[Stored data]
=-=-=

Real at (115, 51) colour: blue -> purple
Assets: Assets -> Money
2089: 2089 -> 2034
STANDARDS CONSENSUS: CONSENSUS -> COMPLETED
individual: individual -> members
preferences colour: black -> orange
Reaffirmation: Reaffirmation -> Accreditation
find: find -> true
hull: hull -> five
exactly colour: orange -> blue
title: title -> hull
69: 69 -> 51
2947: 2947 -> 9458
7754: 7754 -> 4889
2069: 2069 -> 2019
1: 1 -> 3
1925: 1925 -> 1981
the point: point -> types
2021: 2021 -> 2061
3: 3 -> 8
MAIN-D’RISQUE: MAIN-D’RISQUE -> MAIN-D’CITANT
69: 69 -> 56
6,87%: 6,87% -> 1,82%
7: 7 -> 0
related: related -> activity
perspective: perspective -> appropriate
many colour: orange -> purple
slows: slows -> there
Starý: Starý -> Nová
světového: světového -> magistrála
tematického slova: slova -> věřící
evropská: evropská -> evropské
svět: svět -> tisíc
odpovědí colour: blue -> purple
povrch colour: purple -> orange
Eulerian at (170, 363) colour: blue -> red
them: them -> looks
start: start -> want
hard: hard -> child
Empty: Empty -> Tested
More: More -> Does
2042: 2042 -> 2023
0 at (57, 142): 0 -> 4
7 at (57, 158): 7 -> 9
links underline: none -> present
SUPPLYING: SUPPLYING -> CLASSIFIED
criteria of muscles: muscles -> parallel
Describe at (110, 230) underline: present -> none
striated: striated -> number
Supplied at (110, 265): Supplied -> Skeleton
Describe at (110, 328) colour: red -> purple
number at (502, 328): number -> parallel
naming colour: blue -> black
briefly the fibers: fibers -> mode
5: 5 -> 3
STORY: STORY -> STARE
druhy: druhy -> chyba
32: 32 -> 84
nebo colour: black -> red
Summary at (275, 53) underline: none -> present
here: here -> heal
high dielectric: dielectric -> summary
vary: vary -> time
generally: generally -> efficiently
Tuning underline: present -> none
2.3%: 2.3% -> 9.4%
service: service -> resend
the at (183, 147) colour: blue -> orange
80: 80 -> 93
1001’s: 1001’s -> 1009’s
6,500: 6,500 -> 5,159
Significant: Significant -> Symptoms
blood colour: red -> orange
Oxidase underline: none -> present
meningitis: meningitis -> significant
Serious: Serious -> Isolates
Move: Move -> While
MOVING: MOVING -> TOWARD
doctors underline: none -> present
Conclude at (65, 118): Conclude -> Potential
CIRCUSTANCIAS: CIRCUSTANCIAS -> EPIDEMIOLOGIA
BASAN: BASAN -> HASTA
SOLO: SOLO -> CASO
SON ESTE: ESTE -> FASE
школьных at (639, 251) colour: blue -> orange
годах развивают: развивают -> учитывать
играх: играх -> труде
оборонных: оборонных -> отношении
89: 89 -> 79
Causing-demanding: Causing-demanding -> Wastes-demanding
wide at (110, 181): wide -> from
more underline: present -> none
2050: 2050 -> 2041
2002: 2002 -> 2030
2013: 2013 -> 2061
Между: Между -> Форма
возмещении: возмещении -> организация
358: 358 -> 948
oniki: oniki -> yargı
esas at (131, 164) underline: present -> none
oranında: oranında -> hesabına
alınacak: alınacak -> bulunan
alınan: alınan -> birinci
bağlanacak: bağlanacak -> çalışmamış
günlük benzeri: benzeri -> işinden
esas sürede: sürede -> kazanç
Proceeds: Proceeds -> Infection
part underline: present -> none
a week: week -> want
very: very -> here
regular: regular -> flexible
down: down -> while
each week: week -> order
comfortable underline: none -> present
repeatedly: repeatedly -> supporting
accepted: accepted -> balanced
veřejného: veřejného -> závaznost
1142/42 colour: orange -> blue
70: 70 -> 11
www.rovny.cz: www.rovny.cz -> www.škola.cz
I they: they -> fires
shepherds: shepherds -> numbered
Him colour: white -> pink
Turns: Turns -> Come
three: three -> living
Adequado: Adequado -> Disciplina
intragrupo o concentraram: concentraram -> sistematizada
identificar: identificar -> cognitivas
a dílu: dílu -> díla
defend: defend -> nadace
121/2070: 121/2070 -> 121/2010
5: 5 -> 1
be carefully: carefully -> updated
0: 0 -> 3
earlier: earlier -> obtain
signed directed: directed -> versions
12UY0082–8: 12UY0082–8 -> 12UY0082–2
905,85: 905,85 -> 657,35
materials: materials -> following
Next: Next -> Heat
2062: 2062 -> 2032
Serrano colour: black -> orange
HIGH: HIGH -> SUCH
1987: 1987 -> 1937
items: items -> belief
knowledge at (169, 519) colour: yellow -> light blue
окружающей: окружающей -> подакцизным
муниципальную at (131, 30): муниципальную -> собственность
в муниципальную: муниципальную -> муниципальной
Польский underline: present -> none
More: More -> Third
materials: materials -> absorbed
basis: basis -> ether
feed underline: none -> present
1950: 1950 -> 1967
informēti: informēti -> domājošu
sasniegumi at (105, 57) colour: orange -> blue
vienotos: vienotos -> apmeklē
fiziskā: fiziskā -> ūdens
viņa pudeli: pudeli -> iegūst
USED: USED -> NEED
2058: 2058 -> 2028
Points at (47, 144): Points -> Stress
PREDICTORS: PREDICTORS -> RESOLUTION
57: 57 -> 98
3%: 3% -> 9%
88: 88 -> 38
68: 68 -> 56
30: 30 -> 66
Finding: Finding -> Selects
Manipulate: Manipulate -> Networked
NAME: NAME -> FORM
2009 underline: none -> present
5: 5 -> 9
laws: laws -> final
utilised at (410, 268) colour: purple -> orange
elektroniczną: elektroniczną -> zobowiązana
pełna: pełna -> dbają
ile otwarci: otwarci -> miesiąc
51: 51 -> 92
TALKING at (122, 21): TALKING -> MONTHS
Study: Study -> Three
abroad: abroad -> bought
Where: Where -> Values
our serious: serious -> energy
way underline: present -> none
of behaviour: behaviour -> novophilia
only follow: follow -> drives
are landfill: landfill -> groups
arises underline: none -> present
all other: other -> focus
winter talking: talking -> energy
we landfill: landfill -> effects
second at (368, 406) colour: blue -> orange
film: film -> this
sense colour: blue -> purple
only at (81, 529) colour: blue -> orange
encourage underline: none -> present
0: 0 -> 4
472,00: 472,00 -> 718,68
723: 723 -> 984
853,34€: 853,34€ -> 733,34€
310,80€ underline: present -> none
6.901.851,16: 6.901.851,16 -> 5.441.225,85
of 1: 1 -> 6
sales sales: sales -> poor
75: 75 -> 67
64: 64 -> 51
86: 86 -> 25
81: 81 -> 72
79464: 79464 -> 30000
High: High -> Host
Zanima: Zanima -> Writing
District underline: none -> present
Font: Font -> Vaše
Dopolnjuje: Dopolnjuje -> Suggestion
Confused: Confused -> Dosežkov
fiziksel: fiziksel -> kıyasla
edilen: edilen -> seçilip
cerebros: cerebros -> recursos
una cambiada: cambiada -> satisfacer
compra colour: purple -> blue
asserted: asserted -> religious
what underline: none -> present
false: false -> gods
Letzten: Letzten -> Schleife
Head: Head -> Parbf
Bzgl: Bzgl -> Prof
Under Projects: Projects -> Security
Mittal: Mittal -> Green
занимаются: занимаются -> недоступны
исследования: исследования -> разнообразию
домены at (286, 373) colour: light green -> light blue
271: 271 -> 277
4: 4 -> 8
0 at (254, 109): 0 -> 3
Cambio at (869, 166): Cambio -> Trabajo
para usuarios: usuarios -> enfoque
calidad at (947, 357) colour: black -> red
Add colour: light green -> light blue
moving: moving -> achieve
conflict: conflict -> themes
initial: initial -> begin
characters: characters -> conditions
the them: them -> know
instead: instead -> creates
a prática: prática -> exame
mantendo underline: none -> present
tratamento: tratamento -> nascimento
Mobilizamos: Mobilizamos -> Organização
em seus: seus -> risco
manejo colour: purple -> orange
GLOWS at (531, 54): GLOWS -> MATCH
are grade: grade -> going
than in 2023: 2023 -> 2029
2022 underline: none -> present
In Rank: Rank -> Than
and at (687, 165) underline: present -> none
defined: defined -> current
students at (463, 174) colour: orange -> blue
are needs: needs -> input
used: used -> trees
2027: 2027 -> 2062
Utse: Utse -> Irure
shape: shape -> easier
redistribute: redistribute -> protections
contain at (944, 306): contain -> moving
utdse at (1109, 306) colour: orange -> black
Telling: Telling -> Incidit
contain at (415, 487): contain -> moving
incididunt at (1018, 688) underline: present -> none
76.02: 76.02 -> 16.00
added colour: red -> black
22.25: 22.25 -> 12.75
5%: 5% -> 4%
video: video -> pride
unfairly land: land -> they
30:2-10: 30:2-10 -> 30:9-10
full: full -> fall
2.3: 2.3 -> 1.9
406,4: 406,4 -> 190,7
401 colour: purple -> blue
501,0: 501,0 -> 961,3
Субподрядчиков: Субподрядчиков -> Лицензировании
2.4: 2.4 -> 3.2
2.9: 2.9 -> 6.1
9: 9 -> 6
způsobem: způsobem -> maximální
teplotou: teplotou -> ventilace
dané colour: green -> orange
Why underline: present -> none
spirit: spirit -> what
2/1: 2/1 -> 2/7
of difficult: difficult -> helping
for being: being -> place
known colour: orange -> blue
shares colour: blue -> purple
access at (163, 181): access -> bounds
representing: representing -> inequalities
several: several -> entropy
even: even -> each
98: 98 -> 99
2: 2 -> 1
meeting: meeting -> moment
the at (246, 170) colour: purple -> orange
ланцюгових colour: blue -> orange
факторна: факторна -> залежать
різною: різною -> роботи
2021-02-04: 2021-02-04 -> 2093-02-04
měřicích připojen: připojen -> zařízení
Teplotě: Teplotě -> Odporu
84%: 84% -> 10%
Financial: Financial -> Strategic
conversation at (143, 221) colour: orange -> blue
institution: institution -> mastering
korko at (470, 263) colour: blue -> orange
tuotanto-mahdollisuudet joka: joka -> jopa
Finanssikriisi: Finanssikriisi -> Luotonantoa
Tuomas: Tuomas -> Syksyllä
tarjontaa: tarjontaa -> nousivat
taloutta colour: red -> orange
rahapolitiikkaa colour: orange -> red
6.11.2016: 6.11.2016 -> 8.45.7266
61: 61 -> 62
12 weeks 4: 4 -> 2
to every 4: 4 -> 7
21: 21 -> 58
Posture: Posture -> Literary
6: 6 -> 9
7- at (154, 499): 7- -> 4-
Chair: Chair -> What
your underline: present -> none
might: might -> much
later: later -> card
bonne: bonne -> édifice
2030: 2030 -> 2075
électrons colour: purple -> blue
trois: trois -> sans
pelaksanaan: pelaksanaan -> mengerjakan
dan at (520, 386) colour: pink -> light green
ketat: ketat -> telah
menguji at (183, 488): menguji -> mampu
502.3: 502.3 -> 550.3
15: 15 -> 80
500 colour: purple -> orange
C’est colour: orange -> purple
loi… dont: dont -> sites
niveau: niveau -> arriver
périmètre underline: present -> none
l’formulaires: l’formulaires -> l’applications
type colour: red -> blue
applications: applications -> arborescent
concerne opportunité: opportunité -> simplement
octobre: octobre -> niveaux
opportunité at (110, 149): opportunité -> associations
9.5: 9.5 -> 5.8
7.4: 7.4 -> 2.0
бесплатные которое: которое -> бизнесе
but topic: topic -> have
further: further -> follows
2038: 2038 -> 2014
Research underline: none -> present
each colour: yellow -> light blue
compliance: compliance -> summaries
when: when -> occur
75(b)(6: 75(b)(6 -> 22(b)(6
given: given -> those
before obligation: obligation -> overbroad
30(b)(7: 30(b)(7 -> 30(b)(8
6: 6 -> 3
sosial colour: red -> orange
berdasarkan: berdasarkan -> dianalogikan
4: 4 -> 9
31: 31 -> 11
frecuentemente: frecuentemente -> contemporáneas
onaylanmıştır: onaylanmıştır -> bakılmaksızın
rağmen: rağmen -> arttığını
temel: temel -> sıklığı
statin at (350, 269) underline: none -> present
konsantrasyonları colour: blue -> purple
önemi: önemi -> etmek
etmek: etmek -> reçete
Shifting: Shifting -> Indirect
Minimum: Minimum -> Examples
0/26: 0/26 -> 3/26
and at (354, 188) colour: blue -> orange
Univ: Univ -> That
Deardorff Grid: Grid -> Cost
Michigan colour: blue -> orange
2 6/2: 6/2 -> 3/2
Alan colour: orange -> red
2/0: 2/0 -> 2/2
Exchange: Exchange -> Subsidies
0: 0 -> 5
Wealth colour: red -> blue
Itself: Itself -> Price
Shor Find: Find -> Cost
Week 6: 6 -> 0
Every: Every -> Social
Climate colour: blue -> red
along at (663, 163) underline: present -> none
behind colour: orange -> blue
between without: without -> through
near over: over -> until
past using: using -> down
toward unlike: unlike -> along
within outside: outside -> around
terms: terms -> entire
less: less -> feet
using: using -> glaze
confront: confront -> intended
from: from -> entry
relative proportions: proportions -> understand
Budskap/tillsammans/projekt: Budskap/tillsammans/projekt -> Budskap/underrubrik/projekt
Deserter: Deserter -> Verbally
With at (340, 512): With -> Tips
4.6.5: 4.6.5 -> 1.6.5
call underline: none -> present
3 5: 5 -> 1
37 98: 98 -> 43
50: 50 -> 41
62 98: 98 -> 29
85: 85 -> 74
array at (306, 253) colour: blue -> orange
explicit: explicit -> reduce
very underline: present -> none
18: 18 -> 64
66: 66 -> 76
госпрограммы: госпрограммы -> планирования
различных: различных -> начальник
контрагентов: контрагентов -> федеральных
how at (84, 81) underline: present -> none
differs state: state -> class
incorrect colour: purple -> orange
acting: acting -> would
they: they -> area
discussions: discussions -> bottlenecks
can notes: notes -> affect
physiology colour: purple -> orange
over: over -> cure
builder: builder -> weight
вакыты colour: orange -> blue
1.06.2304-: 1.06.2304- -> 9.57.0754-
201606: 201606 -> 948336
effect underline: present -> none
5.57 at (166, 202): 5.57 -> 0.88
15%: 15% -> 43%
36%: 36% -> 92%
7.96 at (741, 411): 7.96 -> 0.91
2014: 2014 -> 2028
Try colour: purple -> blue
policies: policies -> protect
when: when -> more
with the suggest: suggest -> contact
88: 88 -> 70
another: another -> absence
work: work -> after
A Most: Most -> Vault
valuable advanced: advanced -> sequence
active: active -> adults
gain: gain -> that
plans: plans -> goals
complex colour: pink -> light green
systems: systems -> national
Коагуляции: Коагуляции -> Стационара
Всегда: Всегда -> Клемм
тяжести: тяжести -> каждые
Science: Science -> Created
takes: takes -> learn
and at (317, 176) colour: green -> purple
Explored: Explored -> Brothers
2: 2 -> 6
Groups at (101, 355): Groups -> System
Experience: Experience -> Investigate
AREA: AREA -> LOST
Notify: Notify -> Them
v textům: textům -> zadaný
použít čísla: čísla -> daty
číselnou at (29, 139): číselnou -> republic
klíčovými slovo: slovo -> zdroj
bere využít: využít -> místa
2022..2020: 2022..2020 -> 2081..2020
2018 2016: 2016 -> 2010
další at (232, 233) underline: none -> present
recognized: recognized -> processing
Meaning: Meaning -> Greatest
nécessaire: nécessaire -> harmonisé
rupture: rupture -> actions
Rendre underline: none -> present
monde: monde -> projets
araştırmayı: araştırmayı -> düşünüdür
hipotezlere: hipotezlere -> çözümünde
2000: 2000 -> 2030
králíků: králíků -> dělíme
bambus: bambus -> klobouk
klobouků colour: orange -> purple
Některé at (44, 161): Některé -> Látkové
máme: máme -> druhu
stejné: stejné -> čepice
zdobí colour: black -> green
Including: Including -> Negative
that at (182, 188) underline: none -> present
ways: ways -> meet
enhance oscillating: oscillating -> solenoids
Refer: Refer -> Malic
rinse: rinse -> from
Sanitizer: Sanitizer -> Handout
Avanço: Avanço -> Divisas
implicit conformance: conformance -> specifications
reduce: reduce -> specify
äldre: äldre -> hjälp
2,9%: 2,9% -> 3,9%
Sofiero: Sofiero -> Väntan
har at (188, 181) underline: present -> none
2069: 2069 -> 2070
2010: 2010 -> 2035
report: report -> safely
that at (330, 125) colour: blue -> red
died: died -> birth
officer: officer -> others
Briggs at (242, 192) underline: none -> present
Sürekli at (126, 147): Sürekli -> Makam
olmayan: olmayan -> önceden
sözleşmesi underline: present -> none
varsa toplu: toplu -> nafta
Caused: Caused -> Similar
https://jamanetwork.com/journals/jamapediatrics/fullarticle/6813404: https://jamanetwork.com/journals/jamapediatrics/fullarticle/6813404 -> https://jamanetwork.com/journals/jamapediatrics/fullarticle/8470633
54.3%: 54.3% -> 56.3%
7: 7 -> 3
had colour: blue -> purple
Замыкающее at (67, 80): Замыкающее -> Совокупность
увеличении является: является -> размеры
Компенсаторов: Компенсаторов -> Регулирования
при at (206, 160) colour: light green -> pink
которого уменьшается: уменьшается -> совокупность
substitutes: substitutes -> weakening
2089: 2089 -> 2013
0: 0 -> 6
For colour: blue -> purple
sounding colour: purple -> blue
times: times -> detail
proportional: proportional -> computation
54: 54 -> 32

=-=-=

= Stated goal =
Recast the entries from the first line through the line containing "69: 69 -> 51" as a numbered list, omitting any blank lines.

= Written reply =
1. Real at (115, 51) colour: blue -> purple
2. Assets: Assets -> Money
3. 2089: 2089 -> 2034
4. STANDARDS CONSENSUS: CONSENSUS -> COMPLETED
5. individual: individual -> members
6. preferences colour: black -> orange
7. Reaffirmation: Reaffirmation -> Accreditation
8. find: find -> true
9. hull: hull -> five
10. exactly colour: orange -> blue
11. title: title -> hull
12. 69: 69 -> 51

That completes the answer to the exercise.